Exercise instructions.
Restate each entry word for word, leaving nothing out.

Saved entries.
+ + + +

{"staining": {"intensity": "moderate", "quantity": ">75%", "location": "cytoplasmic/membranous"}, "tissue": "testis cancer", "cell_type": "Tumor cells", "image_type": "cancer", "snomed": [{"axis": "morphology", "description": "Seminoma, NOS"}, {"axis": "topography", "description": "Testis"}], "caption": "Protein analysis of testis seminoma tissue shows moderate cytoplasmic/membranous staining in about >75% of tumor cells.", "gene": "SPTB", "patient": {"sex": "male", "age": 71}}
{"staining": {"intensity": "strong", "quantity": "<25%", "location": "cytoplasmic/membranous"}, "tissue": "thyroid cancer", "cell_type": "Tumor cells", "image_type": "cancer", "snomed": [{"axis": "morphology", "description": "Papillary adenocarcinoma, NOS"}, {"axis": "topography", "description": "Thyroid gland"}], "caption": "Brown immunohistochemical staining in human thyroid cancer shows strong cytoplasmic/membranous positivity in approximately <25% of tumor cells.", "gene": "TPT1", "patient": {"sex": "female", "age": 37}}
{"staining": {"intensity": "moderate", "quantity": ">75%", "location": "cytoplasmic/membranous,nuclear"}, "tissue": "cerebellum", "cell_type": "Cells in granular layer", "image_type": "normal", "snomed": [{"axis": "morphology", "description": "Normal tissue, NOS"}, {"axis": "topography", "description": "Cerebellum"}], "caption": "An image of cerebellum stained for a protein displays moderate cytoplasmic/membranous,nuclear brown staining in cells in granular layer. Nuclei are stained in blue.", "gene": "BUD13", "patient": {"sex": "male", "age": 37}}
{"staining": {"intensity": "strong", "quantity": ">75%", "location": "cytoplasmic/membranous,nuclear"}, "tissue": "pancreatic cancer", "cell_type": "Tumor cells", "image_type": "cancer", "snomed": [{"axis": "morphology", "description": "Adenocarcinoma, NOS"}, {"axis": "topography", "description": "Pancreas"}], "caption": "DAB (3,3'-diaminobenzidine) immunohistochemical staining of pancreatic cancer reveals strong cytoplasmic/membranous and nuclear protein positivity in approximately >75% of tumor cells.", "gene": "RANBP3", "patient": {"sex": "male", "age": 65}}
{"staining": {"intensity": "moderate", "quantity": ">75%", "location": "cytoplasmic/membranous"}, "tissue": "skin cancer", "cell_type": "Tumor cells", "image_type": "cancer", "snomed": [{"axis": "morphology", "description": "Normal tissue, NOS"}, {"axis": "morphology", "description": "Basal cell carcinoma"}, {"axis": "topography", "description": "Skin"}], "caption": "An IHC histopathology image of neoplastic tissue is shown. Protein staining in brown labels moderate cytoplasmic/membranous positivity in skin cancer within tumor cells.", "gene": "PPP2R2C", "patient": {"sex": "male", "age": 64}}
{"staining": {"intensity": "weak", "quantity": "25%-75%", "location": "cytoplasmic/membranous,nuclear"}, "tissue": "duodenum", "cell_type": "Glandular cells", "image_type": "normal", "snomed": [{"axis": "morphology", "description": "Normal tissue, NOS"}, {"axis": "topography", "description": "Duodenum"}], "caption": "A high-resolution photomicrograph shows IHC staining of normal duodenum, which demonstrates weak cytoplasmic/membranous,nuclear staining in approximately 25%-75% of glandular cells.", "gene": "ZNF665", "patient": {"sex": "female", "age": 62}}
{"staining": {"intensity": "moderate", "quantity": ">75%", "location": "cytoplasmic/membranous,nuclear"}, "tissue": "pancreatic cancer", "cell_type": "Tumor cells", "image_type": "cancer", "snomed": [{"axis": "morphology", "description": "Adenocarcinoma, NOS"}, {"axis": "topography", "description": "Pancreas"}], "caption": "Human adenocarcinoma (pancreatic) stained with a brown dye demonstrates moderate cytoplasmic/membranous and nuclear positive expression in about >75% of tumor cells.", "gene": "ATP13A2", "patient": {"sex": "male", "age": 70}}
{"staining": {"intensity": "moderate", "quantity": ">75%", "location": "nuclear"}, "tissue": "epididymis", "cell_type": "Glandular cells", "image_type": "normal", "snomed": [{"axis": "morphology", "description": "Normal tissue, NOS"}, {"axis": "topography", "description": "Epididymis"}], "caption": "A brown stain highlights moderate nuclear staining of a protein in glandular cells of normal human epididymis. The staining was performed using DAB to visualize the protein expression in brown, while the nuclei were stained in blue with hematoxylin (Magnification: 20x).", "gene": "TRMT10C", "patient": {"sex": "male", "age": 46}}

+ + + +

Result below.
{"staining": {"intensity": "moderate", "quantity": ">75%", "location": "cytoplasmic/membranous"}, "tissue": "testis cancer", "cell_type": "Tumor cells", "image_type": "cancer", "snomed": [{"axis": "morphology", "description": "Seminoma, NOS"}, {"axis": "topography", "description": "Testis"}], "caption": "Protein analysis of testis seminoma tissue shows moderate cytoplasmic/membranous staining in about >75% of tumor cells.", "gene": "SPTB", "patient": {"sex": "male", "age": 71}}
{"staining": {"intensity": "strong", "quantity": "<25%", "location": "cytoplasmic/membranous"}, "tissue": "thyroid cancer", "cell_type": "Tumor cells", "image_type": "cancer", "snomed": [{"axis": "morphology", "description": "Papillary adenocarcinoma, NOS"}, {"axis": "topography", "description": "Thyroid gland"}], "caption": "Brown immunohistochemical staining in human thyroid cancer shows strong cytoplasmic/membranous positivity in approximately <25% of tumor cells.", "gene": "TPT1", "patient": {"sex": "female", "age": 37}}
{"staining": {"intensity": "moderate", "quantity": ">75%", "location": "cytoplasmic/membranous,nuclear"}, "tissue": "cerebellum", "cell_type": "Cells in granular layer", "image_type": "normal", "snomed": [{"axis": "morphology", "description": "Normal tissue, NOS"}, {"axis": "topography", "description": "Cerebellum"}], "caption": "An image of cerebellum stained for a protein displays moderate cytoplasmic/membranous,nuclear brown staining in cells in granular layer. Nuclei are stained in blue.", "gene": "BUD13", "patient": {"sex": "male", "age": 37}}
{"staining": {"intensity": "strong", "quantity": ">75%", "location": "cytoplasmic/membranous,nuclear"}, "tissue": "pancreatic cancer", "cell_type": "Tumor cells", "image_type": "cancer", "snomed": [{"axis": "morphology", "description": "Adenocarcinoma, NOS"}, {"axis": "topography", "description": "Pancreas"}], "caption": "DAB (3,3'-diaminobenzidine) immunohistochemical staining of pancreatic cancer reveals strong cytoplasmic/membranous and nuclear protein positivity in approximately >75% of tumor cells.", "gene": "RANBP3", "patient": {"sex": "male", "age": 65}}
{"staining": {"intensity": "moderate", "quantity": ">75%", "location": "cytoplasmic/membranous"}, "tissue": "skin cancer", "cell_type": "Tumor cells", "image_type": "cancer", "snomed": [{"axis": "morphology", "description": "Normal tissue, NOS"}, {"axis": "morphology", "description": "Basal cell carcinoma"}, {"axis": "topography", "description": "Skin"}], "caption": "An IHC histopathology image of neoplastic tissue is shown. Protein staining in brown labels moderate cytoplasmic/membranous positivity in skin cancer within tumor cells.", "gene": "PPP2R2C", "patient": {"sex": "male", "age": 64}}
{"staining": {"intensity": "weak", "quantity": "25%-75%", "location": "cytoplasmic/membranous,nuclear"}, "tissue": "duodenum", "cell_type": "Glandular cells", "image_type": "normal", "snomed": [{"axis": "morphology", "description": "Normal tissue, NOS"}, {"axis": "topography", "description": "Duodenum"}], "caption": "A high-resolution photomicrograph shows IHC staining of normal duodenum, which demonstrates weak cytoplasmic/membranous,nuclear staining in approximately 25%-75% of glandular cells.", "gene": "ZNF665", "patient": {"sex": "female", "age": 62}}
{"staining": {"intensity": "moderate", "quantity": ">75%", "location": "cytoplasmic/membranous,nuclear"}, "tissue": "pancreatic cancer", "cell_type": "Tumor cells", "image_type": "cancer", "snomed": [{"axis": "morphology", "description": "Adenocarcinoma, NOS"}, {"axis": "topography", "description": "Pancreas"}], "caption": "Human adenocarcinoma (pancreatic) stained with a brown dye demonstrates moderate cytoplasmic/membranous and nuclear positive expression in about >75% of tumor cells.", "gene": "ATP13A2", "patient": {"sex": "male", "age": 70}}
{"staining": {"intensity": "moderate", "quantity": ">75%", "location": "nuclear"}, "tissue": "epididymis", "cell_type": "Glandular cells", "image_type": "normal", "snomed": [{"axis": "morphology", "description": "Normal tissue, NOS"}, {"axis": "topography", "description": "Epididymis"}], "caption": "A brown stain highlights moderate nuclear staining of a protein in glandular cells of normal human epididymis. The staining was performed using DAB to visualize the protein expression in brown, while the nuclei were stained in blue with hematoxylin (Magnification: 20x).", "gene": "TRMT10C", "patient": {"sex": "male", "age": 46}}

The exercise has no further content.